TiDB by default has three replicas: one leader and two followers. These replicas are distributed across different nodes. When a write operation is successful, it ensures that the data is complete on at least two nodes. Therefore, if any one node encounters an issue, data integrity is still guaranteed. TiDB will move the primary node of the region from the failed machine to the two surviving machines, allowing the cluster to continue functioning normally. However, the load on the remaining two TiKV nodes will increase since there are fewer machines.

It is recommended to regularly inspect the TiDB dashboard and Grafana monitoring, or set up alerts.

| username: Kongdom | Original post link

If there are 3 replicas evenly distributed, it is not a problem if one TiKV node goes down.

| username: zhanggame1 | Original post link

You can have one of the three TiKV nodes fail, but it must be detected and repaired as soon as possible. If another one fails, data will be lost.

| username: 孤君888 | Original post link

A distributed database definitely tolerates single-node failures.

| username: linnana | Original post link

In a production environment, it is generally not recommended to mix workloads, but it can be used.

| username: 我是咖啡哥 | Original post link

To be precise, there are 3 TiKV instances, and losing 1 instance is not a problem. If there are 3 servers, each deploying multiple instances without configuring label tags, and 2 replicas of the same data are on 2 instances of the same cluster, there will be issues if a server goes down.

| username: Hacker007 | Original post link

It can be used, but if you encounter any issues, you need to fix them quickly.

| username: Fly-bird | Original post link

You can and should only kill one.

| username: redgame | Original post link

It can be hung.

| username: 南征北战 | Original post link

It can be hung, but it must be fixed as soon as possible.
Using an odd number of nodes or an even number of nodes in the cluster may cause a “split-brain” issue, resulting in multiple leaders and data inconsistency.

| username: zhanggame1 | Original post link

I tried it, and the database still runs normally with three TiKV nodes down, but it stops working with two down.

| username: linnana | Original post link

TiKV also follows the majority rule principle.

| username: Anna | Original post link

You can.

| username: xfworld | Original post link

If possible, you can prepare 5 nodes, and you can choose between three replicas or five replicas…

This way, you won’t have to worry.

| username: zhanggame1 | Original post link

Having too many replicas can affect performance.

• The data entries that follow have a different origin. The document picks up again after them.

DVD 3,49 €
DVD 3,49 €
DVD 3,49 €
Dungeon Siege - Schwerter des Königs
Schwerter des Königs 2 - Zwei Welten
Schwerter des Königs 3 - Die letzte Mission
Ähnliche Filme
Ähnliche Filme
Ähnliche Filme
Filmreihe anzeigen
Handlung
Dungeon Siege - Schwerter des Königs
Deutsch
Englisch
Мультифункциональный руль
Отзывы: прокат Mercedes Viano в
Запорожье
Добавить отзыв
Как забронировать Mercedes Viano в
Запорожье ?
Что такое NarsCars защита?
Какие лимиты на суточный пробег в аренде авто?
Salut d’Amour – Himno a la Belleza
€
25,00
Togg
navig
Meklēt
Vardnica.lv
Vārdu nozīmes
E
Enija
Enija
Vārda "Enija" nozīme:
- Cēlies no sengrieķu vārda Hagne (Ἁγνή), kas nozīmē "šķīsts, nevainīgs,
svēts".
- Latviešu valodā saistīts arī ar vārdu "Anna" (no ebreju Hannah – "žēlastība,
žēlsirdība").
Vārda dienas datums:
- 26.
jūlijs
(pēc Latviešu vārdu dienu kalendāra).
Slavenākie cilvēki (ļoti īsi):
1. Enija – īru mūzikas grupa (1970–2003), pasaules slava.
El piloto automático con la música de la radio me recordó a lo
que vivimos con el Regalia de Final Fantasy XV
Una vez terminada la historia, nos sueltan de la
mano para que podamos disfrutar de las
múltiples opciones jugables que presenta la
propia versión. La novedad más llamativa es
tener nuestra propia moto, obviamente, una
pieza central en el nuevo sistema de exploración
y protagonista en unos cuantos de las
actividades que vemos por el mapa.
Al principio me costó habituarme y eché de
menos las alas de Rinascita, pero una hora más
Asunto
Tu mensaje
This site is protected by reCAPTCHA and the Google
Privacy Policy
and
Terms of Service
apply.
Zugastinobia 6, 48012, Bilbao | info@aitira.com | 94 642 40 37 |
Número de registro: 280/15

The more replicas there are, the more modifications need to be persisted, leading to greater resource consumption.

| username: xfworld | Original post link

High availability and backup mechanisms require more resource support. Data modification requests and processing, as well as synchronization between nodes, are two different things.

As for the issue of resource consumption, it is a balance between business requirements, performance requirements, and disaster recovery requirements, which cannot be summarized in one sentence.